• _Task directions_
A faithful copy of the entries is required, with no images in it.

• _Dataset entries_

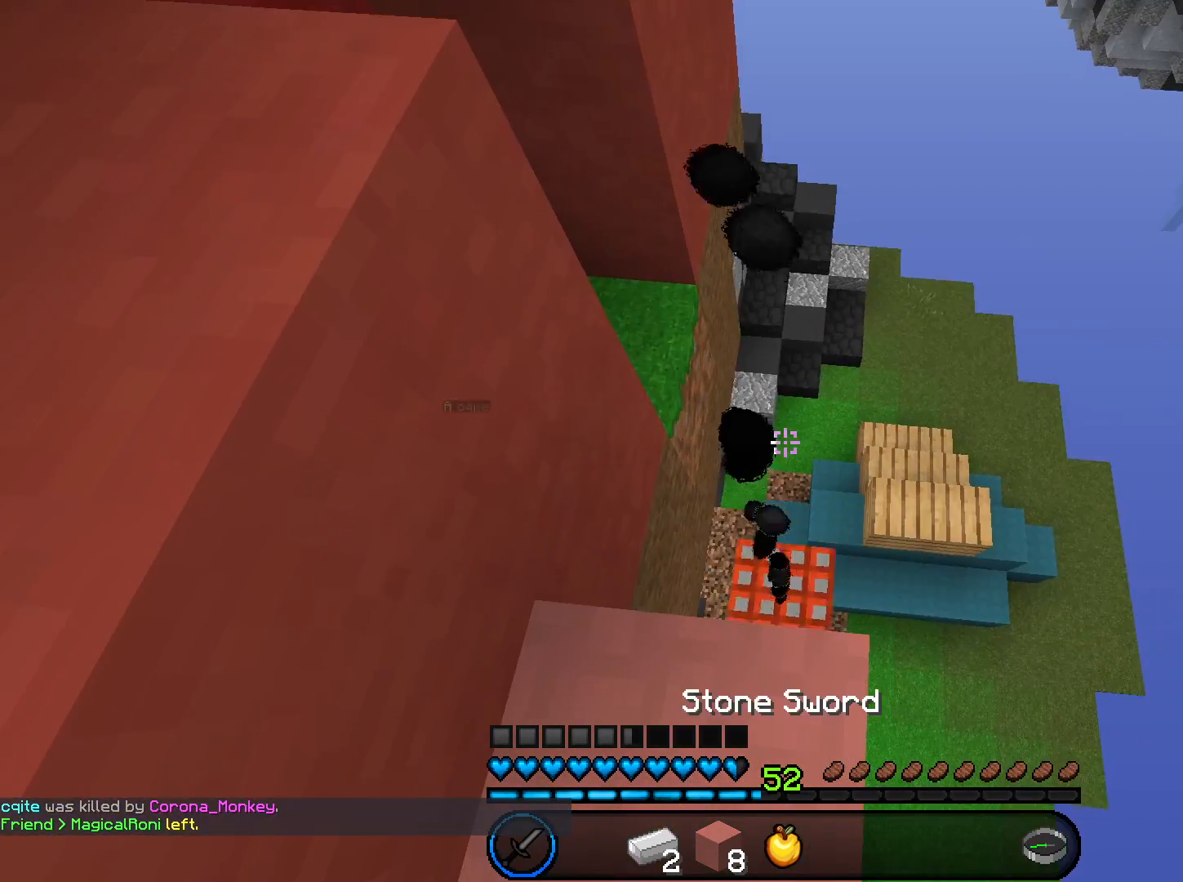
{"keys": [], "mouse": [], "events": []}
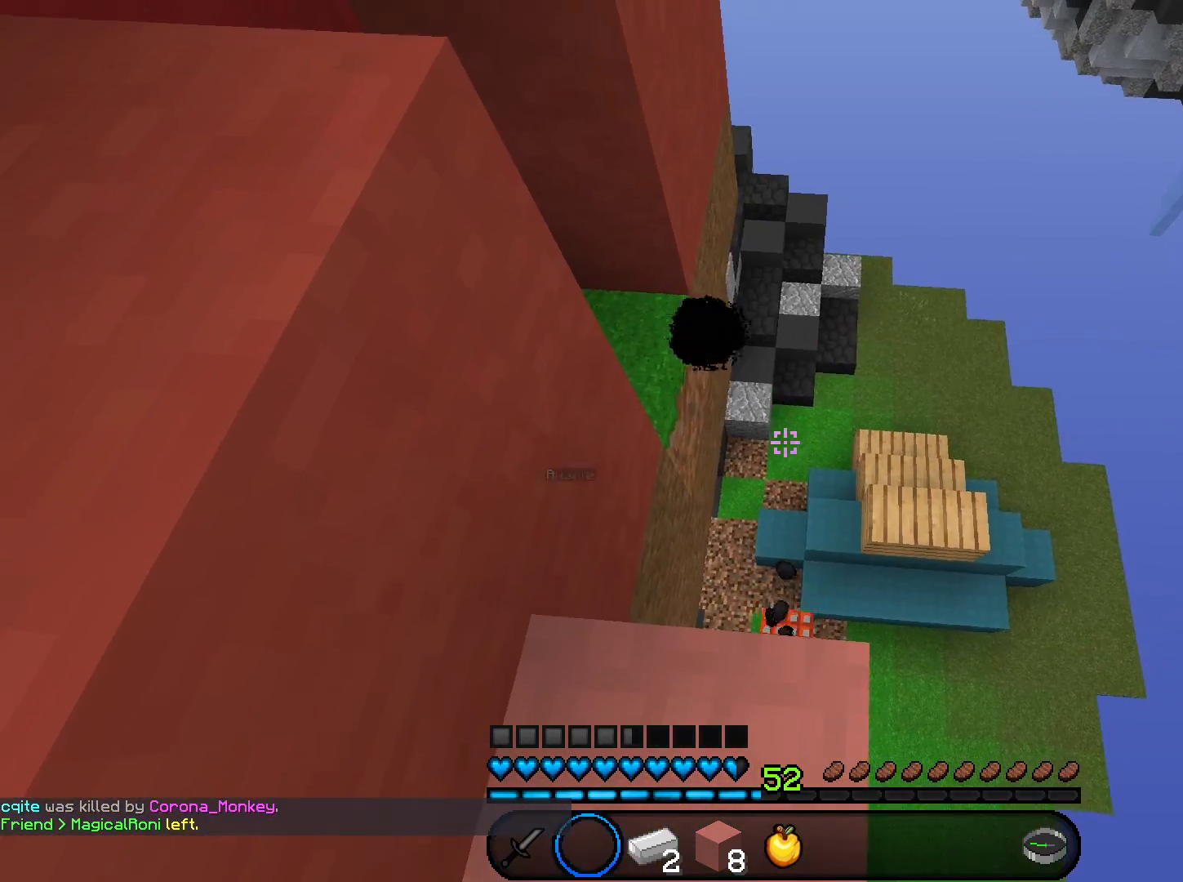
{"keys": [], "mouse": [], "events": []}
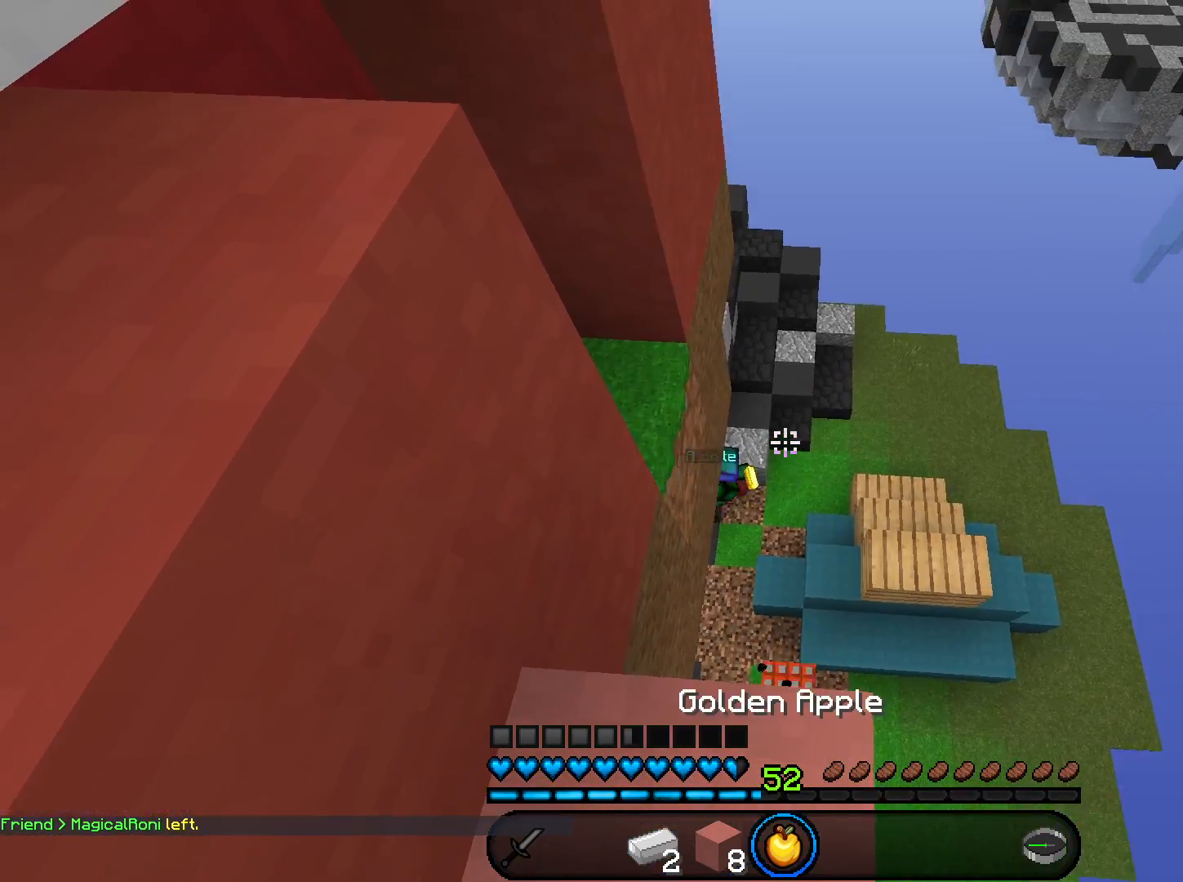
{"keys": [], "mouse": ["right"], "events": [[33, "mouse_right", "down"]]}
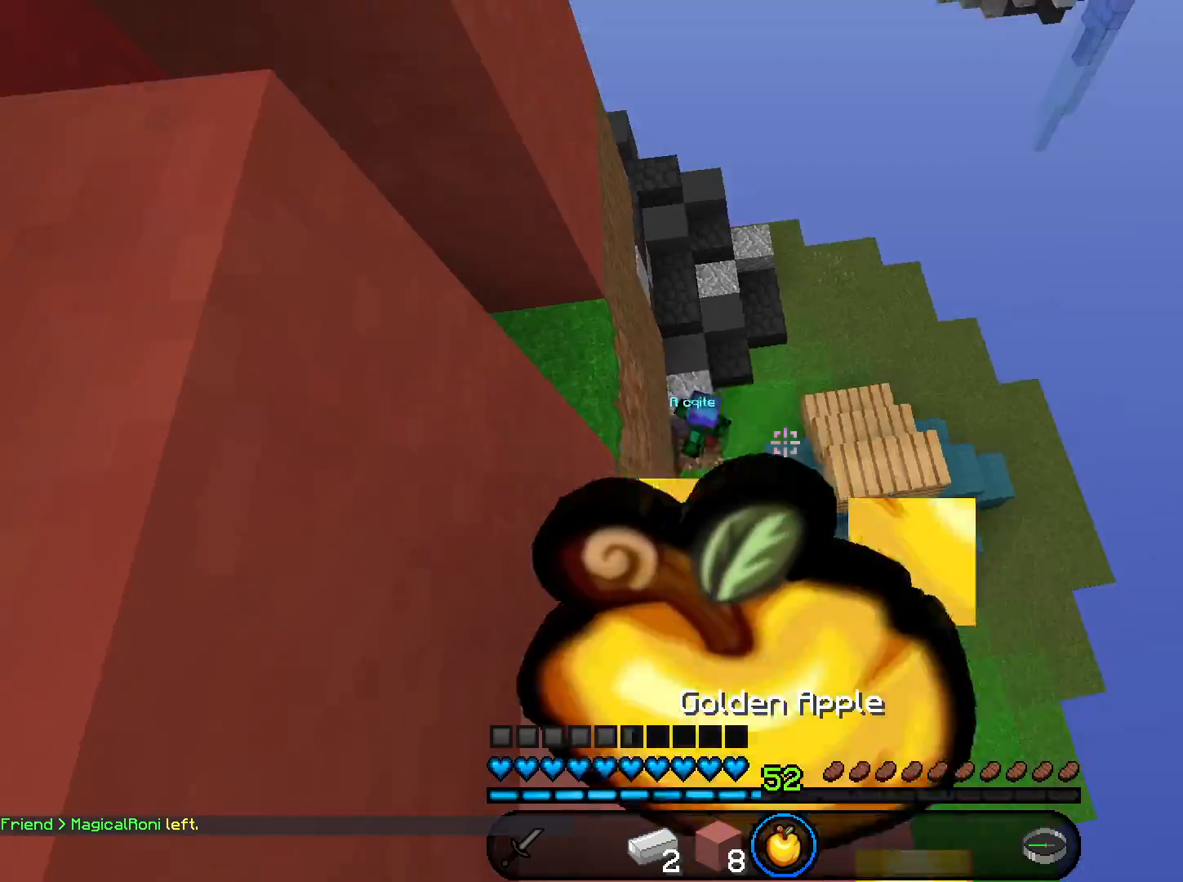
{"keys": [], "mouse": ["right"], "events": []}
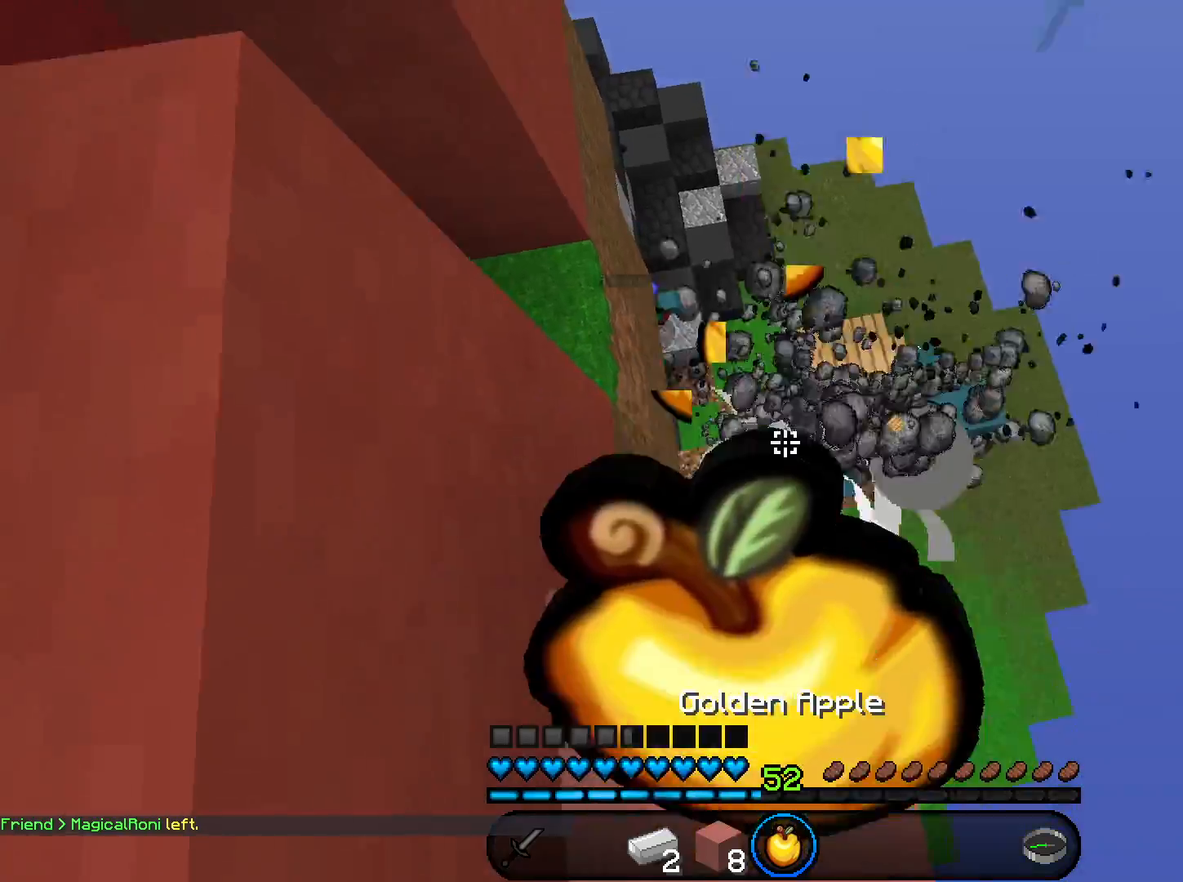
{"keys": ["d", "w"], "mouse": ["right"], "events": [[167, "d", "down"], [233, "w", "down"]]}
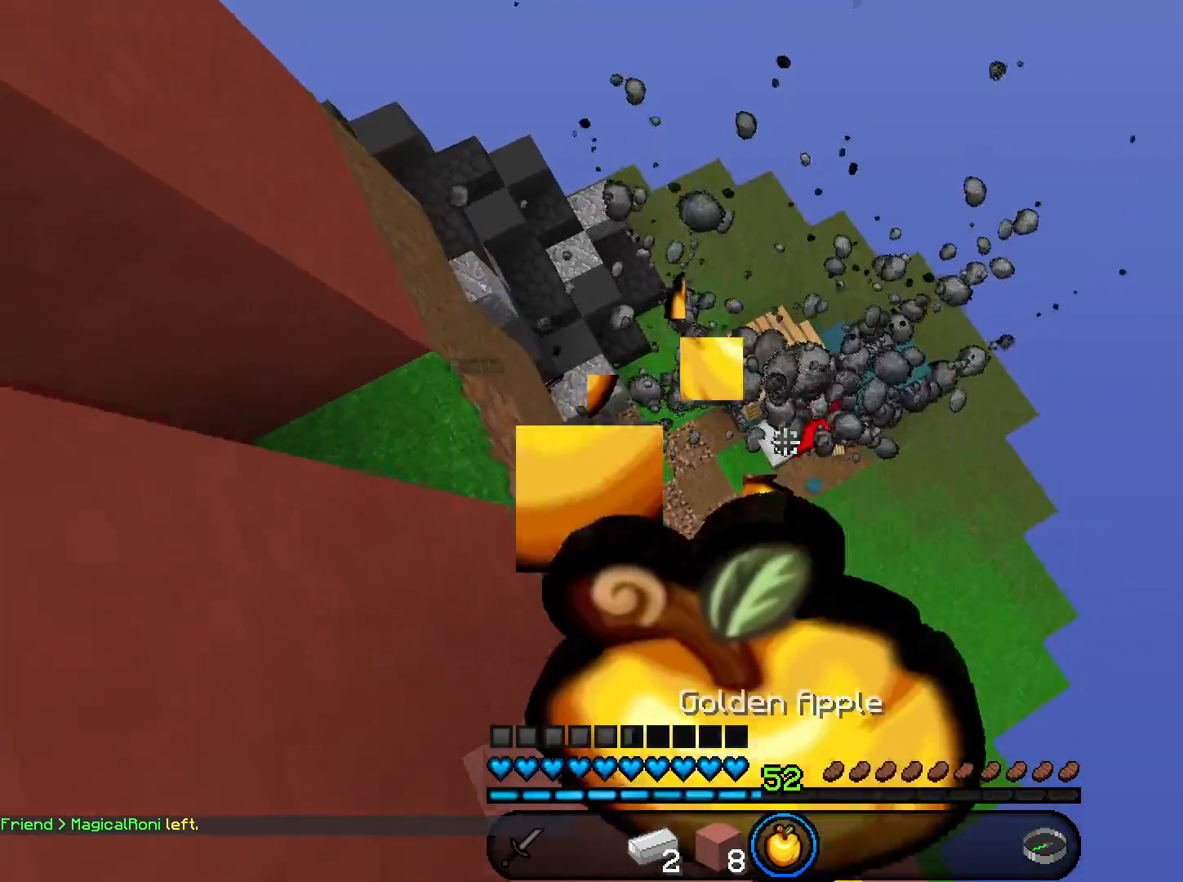
{"keys": ["d", "w"], "mouse": [], "events": [[501, "mouse_right", "up"]]}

• _The answer_
{"keys": [], "mouse": [], "events": []}
{"keys": [], "mouse": [], "events": []}
{"keys": [], "mouse": ["right"], "events": [[33, "mouse_right", "down"]]}
{"keys": [], "mouse": ["right"], "events": []}
{"keys": ["d", "w"], "mouse": ["right"], "events": [[167, "d", "down"], [233, "w", "down"]]}
{"keys": ["d", "w"], "mouse": [], "events": [[501, "mouse_right", "up"]]}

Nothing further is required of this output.